Dean and Sammy are awake and screaming now, too, and John knows his part. So does Dean: he scrambles around and climbs on John's back, one hand clamped tight to his other wrist around John's neck, the teddy bear still tucked into the crook of his elbow. John scoops Sammy up into his arms and drops to the ground as Mary pulls out the gun.
There's the loud bang of the gun and then sulfur smell so thick that John gags on it, choking over the taste of matches in his mouth. Then heat, thick and scorching, and there's a crackling sound and Mary cursing. John's already got Dean off his back and pressed into the clean air of the floor before the fire fully registers with his brain.
He calls out Mary's name-he doesn't scream it because he doesn't need to, and she comes clamoring over the bed, tearing at the long line of her nightgown because she doesn't need something limiting her stride. Even in the middle of all this, there's a part of John's mind that's proud he knows that. Mary grabs Dean because it's easier to transfer over a toddler who's scared still than a baby who's scared and screaming.
Dean wraps around her like a baby monkey, arms and legs locked tight, face buried in her hair. John takes just enough time to make sure that they're okay and stable before he takes off for the stairs with Sammy swaddled tight in his blanket and gurgling happily now. All Sam knows is that he's moving and that's good.
John's three steps down the stairs when he hears a thump and Dean's wail. He's back up to the second floor landing before any kind of conscious thought kicks in. Dean's face is red from exertion, he's already got a pretty nice case of rug burn running down his forehead and across his left cheek, and Mary is nowhere in sight. John doesn't remember a giant wall of fire closing off the hallway before, though, so it's not a hard guess where she is.
He makes a split-second decision. He knows his boys will be okay-he knows it deep in his gut the same way he knew Mary was the one for him-but if they lose Mary, they're gonna be doomed to the life Dean tried so hard to prevent.
John pulls Dean to his feet and hands Sammy over to him. Dean doesn't need help holding the baby anymore; he already knows just where his arms go so Sammy's neck doesn't hurt
"Take your brother outside as fast as you can," John tells him urgently. "Don't look back!" Dean's still not moving, rooted to his spot with fear, and John can't have that, can't risk his boys like he's risking himself. "Now, Dean, go!"
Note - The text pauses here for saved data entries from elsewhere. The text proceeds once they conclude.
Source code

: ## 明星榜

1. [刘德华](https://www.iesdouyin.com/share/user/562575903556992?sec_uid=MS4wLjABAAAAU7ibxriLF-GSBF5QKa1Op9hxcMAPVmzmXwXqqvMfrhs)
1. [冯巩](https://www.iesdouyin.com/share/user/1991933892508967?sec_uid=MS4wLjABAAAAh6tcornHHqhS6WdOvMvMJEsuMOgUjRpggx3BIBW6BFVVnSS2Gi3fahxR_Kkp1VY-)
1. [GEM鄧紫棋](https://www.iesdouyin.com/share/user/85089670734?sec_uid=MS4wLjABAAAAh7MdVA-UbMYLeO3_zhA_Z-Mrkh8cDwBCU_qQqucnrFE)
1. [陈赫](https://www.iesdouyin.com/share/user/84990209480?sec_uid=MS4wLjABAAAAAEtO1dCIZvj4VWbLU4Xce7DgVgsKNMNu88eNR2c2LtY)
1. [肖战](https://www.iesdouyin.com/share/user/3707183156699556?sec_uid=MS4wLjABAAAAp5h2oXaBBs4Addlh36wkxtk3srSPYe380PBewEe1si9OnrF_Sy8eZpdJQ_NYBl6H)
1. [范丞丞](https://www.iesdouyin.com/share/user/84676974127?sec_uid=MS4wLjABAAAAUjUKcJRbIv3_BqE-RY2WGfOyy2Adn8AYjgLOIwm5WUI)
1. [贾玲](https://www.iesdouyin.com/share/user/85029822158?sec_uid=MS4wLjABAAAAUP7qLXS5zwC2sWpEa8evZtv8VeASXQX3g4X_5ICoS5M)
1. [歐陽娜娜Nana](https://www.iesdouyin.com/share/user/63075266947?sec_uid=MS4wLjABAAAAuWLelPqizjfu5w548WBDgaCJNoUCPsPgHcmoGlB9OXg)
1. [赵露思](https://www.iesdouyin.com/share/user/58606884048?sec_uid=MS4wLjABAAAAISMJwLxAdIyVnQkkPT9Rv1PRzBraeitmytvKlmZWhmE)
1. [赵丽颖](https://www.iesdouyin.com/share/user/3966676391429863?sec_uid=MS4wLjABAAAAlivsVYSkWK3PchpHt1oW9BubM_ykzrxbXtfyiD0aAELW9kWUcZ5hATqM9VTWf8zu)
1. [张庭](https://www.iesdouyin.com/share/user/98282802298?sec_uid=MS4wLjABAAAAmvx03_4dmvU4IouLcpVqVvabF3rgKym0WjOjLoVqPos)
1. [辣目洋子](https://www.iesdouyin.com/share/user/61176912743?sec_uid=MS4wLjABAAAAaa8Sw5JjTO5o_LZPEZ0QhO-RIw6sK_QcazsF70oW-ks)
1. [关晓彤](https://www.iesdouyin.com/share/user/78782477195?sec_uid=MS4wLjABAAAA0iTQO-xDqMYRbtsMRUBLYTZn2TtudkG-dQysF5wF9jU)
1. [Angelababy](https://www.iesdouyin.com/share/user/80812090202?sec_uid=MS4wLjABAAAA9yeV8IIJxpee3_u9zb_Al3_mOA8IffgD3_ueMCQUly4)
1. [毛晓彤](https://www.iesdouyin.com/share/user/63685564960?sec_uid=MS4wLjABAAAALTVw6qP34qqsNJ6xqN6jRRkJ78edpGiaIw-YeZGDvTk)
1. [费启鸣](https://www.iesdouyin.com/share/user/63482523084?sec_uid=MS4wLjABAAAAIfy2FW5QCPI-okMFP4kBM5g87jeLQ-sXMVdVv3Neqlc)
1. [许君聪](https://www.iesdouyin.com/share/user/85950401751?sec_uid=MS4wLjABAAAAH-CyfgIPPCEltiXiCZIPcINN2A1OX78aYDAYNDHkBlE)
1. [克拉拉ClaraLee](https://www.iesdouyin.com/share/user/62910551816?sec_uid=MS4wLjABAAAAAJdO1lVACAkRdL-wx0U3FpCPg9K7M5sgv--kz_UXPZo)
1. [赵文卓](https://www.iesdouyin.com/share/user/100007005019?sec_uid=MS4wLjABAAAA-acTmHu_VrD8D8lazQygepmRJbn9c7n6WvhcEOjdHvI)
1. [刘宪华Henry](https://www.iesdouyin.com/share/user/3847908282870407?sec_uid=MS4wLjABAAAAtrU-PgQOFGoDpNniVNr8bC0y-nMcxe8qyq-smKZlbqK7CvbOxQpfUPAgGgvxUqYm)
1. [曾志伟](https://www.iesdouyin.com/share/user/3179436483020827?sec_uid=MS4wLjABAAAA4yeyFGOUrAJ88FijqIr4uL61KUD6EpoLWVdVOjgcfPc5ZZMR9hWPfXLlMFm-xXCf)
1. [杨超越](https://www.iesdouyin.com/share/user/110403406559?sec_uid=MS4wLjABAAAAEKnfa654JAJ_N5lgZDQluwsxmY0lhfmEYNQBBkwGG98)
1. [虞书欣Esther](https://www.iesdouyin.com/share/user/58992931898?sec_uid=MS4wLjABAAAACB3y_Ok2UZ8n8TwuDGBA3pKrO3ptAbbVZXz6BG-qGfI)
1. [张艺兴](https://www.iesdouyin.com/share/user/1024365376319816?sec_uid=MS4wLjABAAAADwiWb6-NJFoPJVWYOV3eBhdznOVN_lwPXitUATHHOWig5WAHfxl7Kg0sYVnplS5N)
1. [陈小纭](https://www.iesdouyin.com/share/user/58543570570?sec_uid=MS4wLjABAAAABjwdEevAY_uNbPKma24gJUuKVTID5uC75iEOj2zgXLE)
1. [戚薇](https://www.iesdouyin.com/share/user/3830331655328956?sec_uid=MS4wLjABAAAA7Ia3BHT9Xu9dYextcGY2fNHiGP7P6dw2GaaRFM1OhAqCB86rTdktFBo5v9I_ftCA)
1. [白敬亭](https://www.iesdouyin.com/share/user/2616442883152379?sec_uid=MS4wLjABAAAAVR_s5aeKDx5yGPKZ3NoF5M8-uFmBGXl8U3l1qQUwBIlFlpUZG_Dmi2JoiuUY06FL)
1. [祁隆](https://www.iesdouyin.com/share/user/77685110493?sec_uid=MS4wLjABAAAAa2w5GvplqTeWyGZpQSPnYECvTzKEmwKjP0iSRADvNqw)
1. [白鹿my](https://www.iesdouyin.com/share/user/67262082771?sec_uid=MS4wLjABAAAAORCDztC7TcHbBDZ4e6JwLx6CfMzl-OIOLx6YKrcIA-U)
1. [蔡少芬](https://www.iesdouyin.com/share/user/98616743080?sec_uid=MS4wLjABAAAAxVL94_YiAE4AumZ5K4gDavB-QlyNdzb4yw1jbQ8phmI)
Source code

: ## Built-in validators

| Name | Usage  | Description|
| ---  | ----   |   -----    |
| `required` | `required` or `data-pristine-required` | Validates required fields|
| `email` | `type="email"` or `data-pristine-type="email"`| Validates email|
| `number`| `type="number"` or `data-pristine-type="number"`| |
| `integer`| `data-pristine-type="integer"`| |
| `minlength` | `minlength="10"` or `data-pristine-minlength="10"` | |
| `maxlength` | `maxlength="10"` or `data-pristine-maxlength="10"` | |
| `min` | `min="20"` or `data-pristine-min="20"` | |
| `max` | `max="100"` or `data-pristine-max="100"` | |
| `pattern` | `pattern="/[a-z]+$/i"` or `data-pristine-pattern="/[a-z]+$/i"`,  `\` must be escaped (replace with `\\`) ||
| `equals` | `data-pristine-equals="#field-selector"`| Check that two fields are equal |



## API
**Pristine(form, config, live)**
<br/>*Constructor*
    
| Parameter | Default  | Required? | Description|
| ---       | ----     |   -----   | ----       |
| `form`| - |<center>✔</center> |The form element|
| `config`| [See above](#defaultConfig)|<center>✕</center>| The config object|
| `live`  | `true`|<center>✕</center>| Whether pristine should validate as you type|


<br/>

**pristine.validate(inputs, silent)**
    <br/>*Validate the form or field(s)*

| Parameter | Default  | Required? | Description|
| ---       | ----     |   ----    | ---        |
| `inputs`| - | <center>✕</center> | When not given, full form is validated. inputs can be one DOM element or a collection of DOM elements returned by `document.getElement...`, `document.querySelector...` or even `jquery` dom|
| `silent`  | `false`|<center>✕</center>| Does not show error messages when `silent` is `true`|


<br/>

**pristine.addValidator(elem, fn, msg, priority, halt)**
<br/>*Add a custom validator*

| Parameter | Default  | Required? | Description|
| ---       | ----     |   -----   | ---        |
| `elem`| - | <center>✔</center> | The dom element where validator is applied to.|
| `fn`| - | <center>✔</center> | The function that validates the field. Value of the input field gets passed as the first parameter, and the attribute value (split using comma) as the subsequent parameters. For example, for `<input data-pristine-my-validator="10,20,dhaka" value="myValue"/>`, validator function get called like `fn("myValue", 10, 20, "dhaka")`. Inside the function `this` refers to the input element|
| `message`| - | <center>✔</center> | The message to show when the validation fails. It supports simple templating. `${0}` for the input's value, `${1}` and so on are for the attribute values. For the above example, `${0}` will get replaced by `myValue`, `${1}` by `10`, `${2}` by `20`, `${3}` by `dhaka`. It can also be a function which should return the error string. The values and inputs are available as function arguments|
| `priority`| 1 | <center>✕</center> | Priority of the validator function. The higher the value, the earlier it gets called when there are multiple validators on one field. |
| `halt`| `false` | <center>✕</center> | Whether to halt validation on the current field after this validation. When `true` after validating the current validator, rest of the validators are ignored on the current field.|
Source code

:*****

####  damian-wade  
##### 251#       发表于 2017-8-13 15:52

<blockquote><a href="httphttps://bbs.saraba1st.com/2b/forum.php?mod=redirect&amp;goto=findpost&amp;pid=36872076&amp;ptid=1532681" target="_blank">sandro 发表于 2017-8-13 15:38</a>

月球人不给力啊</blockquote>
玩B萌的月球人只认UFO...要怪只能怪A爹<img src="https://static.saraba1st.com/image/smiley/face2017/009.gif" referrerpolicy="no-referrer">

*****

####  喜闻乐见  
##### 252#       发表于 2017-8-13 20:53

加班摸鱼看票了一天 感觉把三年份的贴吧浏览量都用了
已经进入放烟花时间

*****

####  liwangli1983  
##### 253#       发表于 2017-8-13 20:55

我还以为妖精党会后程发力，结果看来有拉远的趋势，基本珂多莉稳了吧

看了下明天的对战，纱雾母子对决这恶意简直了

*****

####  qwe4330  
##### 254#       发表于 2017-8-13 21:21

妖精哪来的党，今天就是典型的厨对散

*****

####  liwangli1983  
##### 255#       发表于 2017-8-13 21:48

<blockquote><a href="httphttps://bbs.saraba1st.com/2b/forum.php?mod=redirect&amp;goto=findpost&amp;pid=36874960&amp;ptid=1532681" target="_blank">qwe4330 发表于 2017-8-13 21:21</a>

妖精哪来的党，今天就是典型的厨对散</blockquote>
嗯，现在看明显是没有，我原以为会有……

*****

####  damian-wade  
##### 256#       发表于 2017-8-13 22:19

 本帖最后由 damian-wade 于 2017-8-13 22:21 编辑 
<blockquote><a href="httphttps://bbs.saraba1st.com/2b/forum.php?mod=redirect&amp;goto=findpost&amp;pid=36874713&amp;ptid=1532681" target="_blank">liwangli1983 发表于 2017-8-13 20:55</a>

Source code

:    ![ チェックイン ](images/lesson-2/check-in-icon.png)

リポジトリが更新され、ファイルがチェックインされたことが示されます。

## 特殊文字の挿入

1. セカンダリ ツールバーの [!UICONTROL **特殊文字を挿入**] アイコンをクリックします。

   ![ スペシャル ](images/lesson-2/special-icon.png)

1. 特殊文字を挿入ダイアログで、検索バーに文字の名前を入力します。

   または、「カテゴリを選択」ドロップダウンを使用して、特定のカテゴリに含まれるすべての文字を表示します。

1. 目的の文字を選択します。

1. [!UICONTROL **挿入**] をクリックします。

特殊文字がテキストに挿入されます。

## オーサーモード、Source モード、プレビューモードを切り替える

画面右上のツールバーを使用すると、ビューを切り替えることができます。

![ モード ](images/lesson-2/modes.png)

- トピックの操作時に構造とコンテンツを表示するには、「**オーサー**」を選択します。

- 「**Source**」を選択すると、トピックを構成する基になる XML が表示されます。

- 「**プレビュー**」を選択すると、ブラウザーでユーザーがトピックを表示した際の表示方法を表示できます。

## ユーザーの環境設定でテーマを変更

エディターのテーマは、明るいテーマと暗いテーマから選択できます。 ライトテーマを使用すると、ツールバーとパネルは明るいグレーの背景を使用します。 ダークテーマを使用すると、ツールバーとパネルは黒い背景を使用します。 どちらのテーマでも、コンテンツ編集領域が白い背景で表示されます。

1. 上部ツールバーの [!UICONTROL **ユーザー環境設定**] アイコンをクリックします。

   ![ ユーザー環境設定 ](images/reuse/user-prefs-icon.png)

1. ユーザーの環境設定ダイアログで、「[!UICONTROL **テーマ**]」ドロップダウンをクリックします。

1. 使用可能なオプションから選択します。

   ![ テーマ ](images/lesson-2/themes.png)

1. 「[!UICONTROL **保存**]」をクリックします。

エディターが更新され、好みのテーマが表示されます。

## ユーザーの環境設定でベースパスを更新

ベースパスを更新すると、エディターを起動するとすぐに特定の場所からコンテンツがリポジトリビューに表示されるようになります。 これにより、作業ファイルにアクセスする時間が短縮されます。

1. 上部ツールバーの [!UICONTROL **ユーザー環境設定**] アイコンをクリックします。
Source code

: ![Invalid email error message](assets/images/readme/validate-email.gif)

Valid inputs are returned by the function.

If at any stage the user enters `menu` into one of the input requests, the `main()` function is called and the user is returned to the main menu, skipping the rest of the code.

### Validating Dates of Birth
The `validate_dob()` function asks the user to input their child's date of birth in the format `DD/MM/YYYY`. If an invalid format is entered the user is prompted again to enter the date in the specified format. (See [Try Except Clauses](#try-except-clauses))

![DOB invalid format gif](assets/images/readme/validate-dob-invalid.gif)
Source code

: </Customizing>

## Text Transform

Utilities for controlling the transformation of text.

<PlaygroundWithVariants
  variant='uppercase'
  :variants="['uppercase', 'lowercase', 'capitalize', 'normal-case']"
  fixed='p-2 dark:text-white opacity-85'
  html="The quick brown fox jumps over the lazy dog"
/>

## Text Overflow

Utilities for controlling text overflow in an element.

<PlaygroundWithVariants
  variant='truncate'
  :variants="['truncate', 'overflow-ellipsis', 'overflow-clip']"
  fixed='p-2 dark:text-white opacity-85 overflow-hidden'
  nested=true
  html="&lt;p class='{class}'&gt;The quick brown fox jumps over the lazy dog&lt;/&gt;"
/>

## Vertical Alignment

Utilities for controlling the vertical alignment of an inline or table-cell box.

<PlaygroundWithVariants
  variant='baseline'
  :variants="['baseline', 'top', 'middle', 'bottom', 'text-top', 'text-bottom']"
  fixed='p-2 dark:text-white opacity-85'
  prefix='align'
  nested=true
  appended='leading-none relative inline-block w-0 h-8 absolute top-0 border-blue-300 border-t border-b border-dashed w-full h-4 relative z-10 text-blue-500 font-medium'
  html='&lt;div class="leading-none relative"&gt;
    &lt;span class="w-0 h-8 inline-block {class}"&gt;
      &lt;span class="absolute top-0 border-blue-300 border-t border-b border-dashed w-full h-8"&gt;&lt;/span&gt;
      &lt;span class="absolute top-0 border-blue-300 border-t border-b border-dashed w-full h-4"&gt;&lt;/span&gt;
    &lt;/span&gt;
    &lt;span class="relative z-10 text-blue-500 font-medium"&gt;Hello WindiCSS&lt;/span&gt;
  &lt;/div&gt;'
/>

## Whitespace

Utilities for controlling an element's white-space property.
Dean goes, and John only stays in place long enough to make sure that he isn't gonna see what John's about to do. He turns and runs through the wall of flames, hoping he's not too late, and stops short on the other side. It's completely black with smoke in a way the other side wasn't. He can't see anything, can barely breathe, and he drops to his knees for cleaner air that doesn't exist, crawling forward and calling to his wife.
Everything is listing to the left. John can tell it, even if he can't see anything but black and dark grey with bits of orange in the corners. The makeshift mask his t-shirt makes is almost completely useless right now, but even that tiny bit of help is necessary. He runs into a wall, the hallway wall, and he knows that's not a good sign. He's over-correcting and trying to move against the spin of the room that isn't actually spinning.
It means he's not getting enough clean air, and that's bad, but he can't give up, can't go back until he's got Mary and she's safe. John's using the wall to pull himself up unsteadily when he hears three rapid fire shots-pop, pop, pop.
It gives John his second wind, and he goes stumbling forward. The smoke is thinner there, in the nursery, and he can see Mary clutching that piece of shit gun. She's shaky and wobbling, and there's a dark red stain on her nightgown, dripping down from her stomach to her ragged, ripped hem.
It's the last thing he sees before everything goes black.